Todos esses obstáculos também serviram para impactar na saúde da população das periferias. Com o controle da pandemia prejudicado, a taxa de infecções nesses territórios só cresce. Isso, segundo os jovens ouvidos, impediu que muitas pessoas buscassem atendimento médico por medo da Covid-19. A saúde mental também foi afetada.

“Como eu vou ter concentração para escrever um texto para um edital se a vida está desse jeito? Se eu não estou conseguindo pagar o meu aluguel? Às vezes, eu tenho o mínimo, mas quem está andando comigo não.”, relata Esther Rodrigues De Oliveira, do coletivo Mulekalê.  

O Juventude nas Cidades, em parceria com o Instituto AMMA Psique e Negritude – organização não governamental de enfrentamento ao racismo, formado por um grupo de psicólogas – ofereceu tratamento no qual os jovens puderam refletir sobre os primeiros impactos da pandemia em suas vidas.

Juventude nas Cidades: ações

Entre os dias 14 e 15 de maio, a Oxfam Brasil, em parceria com as instituições que coordenam o programa Juventudes na Cidade no Brasil, promoveu o 1º Festival Juventudes nas Cidades. O evento foi inteiramente online, e contou com 24 atrações de arte e cultura organizadas por coletivos de jovens de São Paulo, Recife, Rio de Janeiro e Distrito Federal.

Mesmo com os obstáculos impostos pela pandemia, os jovens participantes do programa Juventude nas Cidades também desenvolveram uma série de ações voltadas para formação e com foco nos coletivos culturais, no último ano. São elas:

  • Cartilha para inscrição de projetos em editais públicos – O documento foi criado a partir de oficina colaborativa que incentivou os jovens a pensarem na sustentabilidade dos coletivos culturais periféricos. Acesse aqui.
  • Ações integradas sobre a cultura de segurança para defensores de direitos humanos – A atividade envolveu encontros e um episódio do podcast Rádio Juv, sobre vigilância, privacidade e segurança.
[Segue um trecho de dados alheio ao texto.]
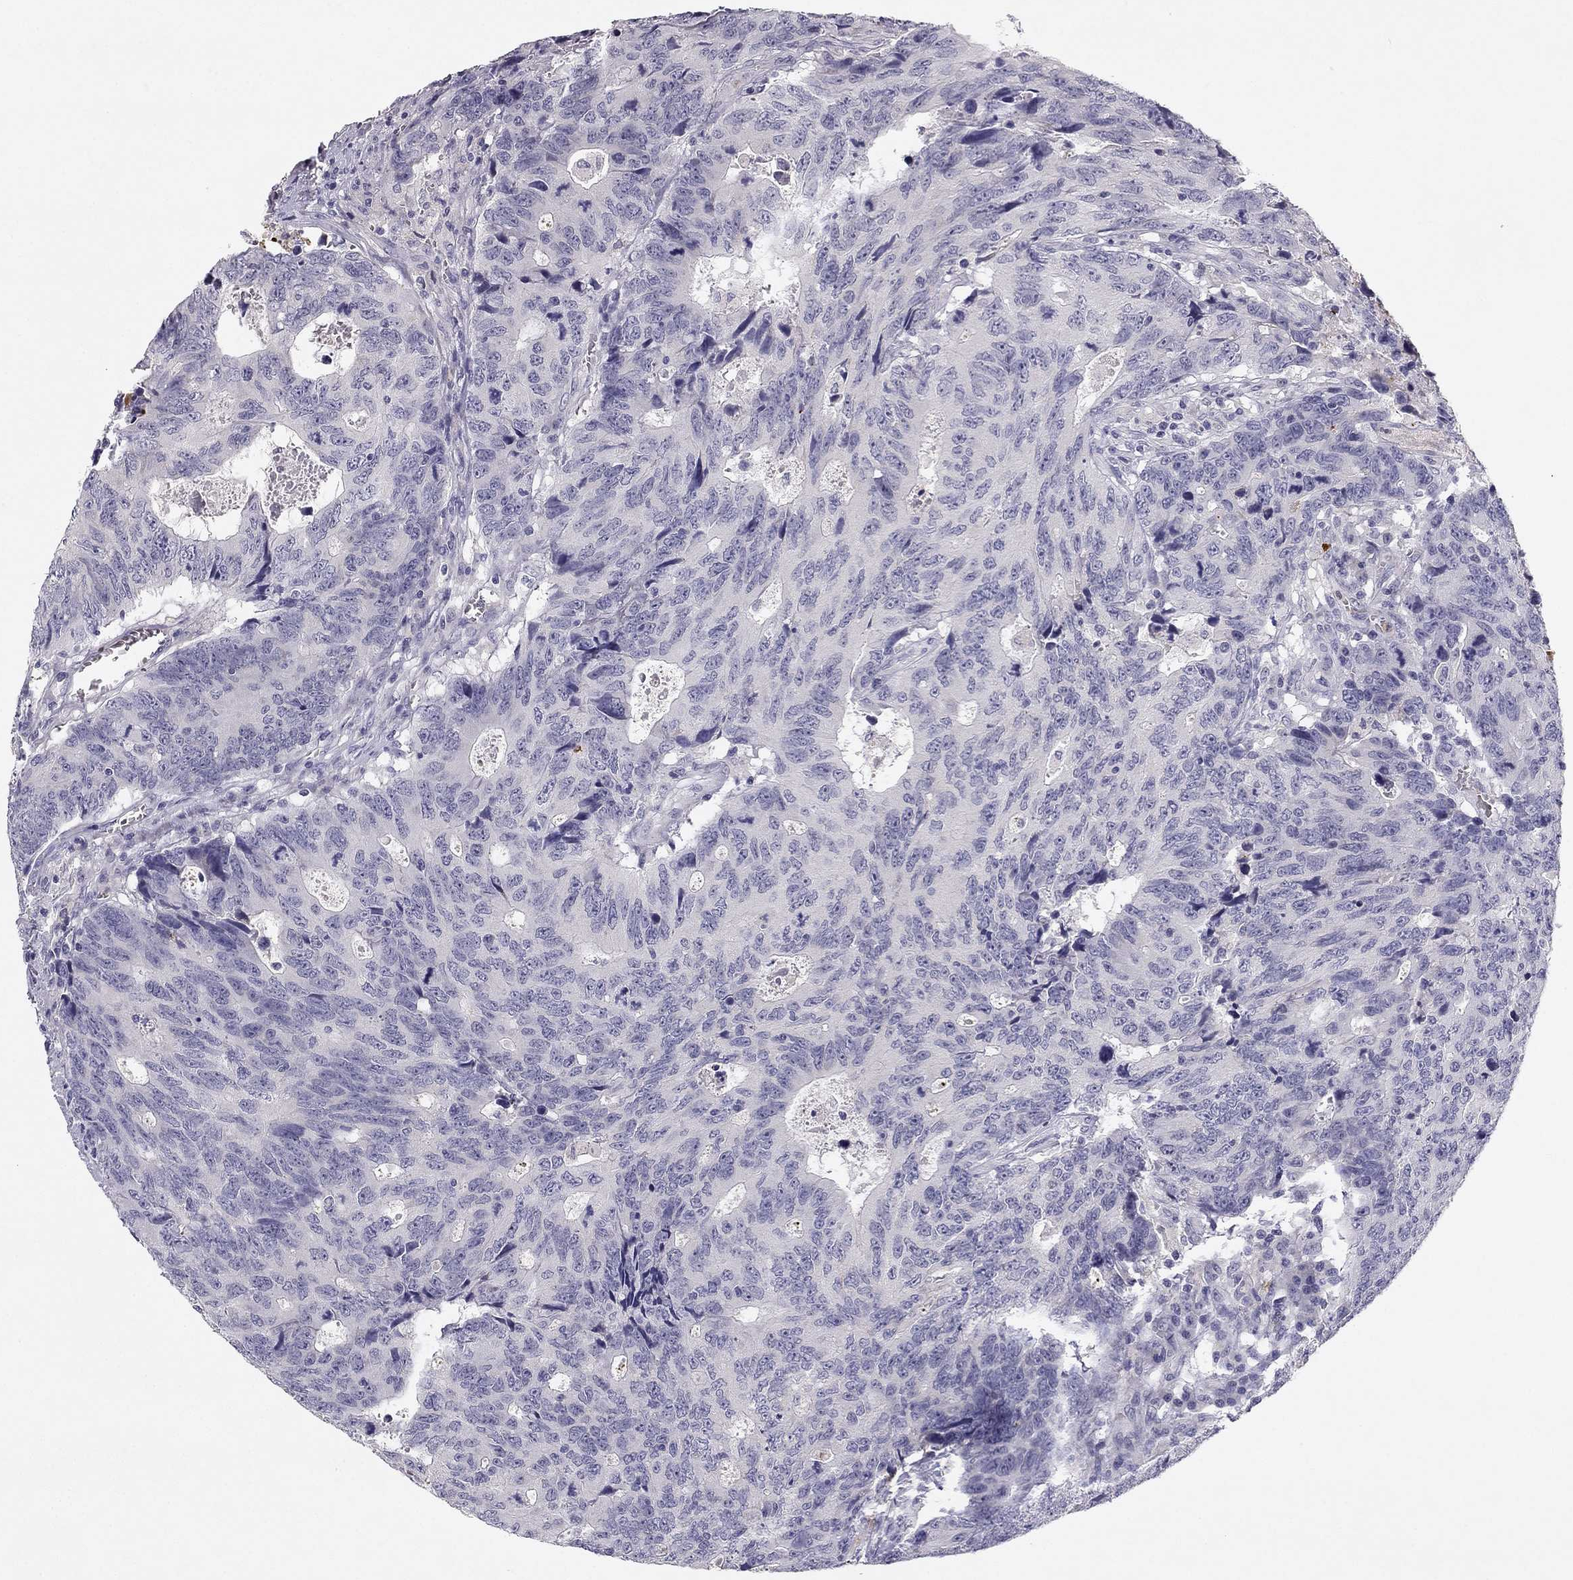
{"staining": {"intensity": "negative", "quantity": "none", "location": "none"}, "tissue": "colorectal cancer", "cell_type": "Tumor cells", "image_type": "cancer", "snomed": [{"axis": "morphology", "description": "Adenocarcinoma, NOS"}, {"axis": "topography", "description": "Colon"}], "caption": "A high-resolution image shows immunohistochemistry staining of colorectal cancer (adenocarcinoma), which displays no significant staining in tumor cells.", "gene": "SLC6A4", "patient": {"sex": "female", "age": 77}}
Também foi produzido um painel que ilustra as motivações dos coletivos e o que fazer para garantir a proteção física e digital dos ativistas.

              Veja o painel aqui e confira o podcast abaixo:

  • Carta manifesto – O documento foi destinado a candidatos(as) a vereadores(as) nas eleições municipais de São Paulo de 2020. Elaborado a partir de encontros quinzenais que incentivaram troca de saberes e debates de pautas prioritárias aos jovens, requisitou direitos à empregabilidade, renda e suas intersecções nas dimensões de raça, orientação e identidade de gênero, dentre outras. O manifesto completo está disponível aqui.

 O Juventude nas Cidades é uma iniciativa nacional das organizações Oxfam Brasil, Ação Educativa, ONG Fase, IBASE, INESC e Criola.